Anger is just a response to my own suffering.
I choose to live 30 days without anger
30 days without anger. Beginning May 8, 2012 I commit to 30 days without anger. I have no illusion that I will escape anger completely. My hope is that I can develop my compassion and learn to live without the poison that anger is. A poison that harms not only the angry person but all those who he/she touches.
If you want to join me, please do! In what follows I spell out the 5 principles that I am committing to at the outset. That said, I know they will evolve and grow.
My hope is that we can use this forum to share our experiences and evolve (or abandon altogether) these principle. I will post each day and I look forward to our discussions here and on twitter (hashtag #30dayswithoutanger – though we need something shorter).
Finally I’ve added a short piece on my personal reasons for this practice.
Good Luck and peace to you all!
For each of the next 30 days I commit to the following:
1) I will endeavor to remain mindful of the inclination to anger.
2) When the inclination to anger arises I commit to a moment of calming, regardless of the circumstances, presence of others, or any seeming discomfort in doing so.
3) Following the moment of calm I will commit to listening to whoever has occasioned my dis-ease, or if not a person, to contemplate the situation. This will be without judgment, but with the intent to appreciate what is before me
4) I will not disengage from that which inclined me to anger, or from the world generally. Instead I commit to both stay in the moment and the “angering” situation. I will be an example of what I hope to be, and I will give my calm to others
5) When anger arises despite the above, or should I fall short in my commitment to any of the foregoing, I will not judge myself. I will not see this as a failing nor a failure. Neither will I see it as a great moment for growth. I will see it for what it is: The arising of anger – and I will let it go. (If I must, I will have tea with it.)
My Personal Inspiration
So, I have an anger problem.
Not the kind one normally thinks of when one hears the phrase “anger problem.” I do not go into rages, I don’t scream, curse or hit things. I’ve never threaten violence by word or deed, and I don’t think I’ve ever been accused of or been described as an angry person. In fact, much to my surprise people at work consider me mellow and a peacemaker.

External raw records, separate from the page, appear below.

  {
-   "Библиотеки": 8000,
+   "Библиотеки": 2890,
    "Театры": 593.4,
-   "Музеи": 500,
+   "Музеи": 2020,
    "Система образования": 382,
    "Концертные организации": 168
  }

But that’s really my problem. I never have any direct and obvious fallout from my anger. Thus, I get angry at something or someone, fester and churn. My anger stews inside and flavors all my interactions with the world. I simply get bitter and want to disengage from whatever/whoever angered me, and ultimately from most of the world.

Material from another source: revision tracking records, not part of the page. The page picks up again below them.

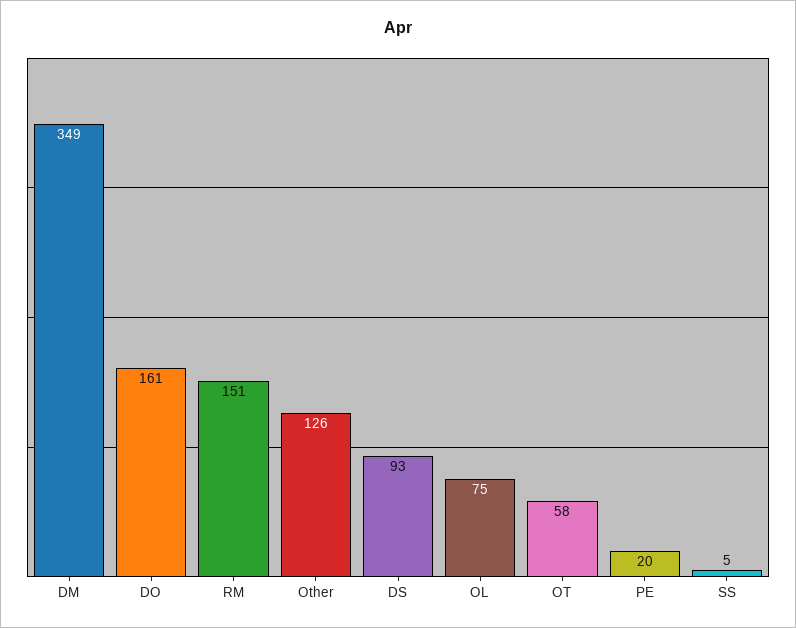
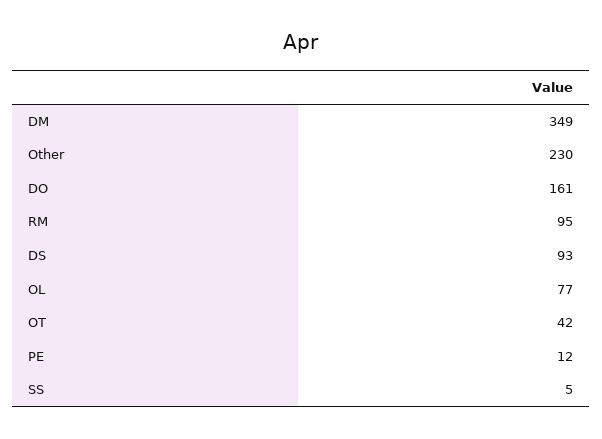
  {
    "DM": 349,
    "DO": 161,
-   "RM": 151,
+   "RM": 95,
-   "Other": 126,
+   "Other": 230,
    "DS": 93,
-   "OL": 75,
+   "OL": 77,
-   "OT": 58,
+   "OT": 42,
-   "PE": 20,
+   "PE": 12,
    "SS": 5
  }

Don’t get me wrong, I’m not inclined to believe that I need to become more explosive, violent or mean. What I do need to recognize is that anger, even the quiet sort I most often experience, affects how I am in the world. Thus, it affects all those around me and then all those around each of them. My anger breeds more anger, more unrest, and more withdrawal of one person from another.
So, for 30 days I will vow to be (or attempt to be) anger free.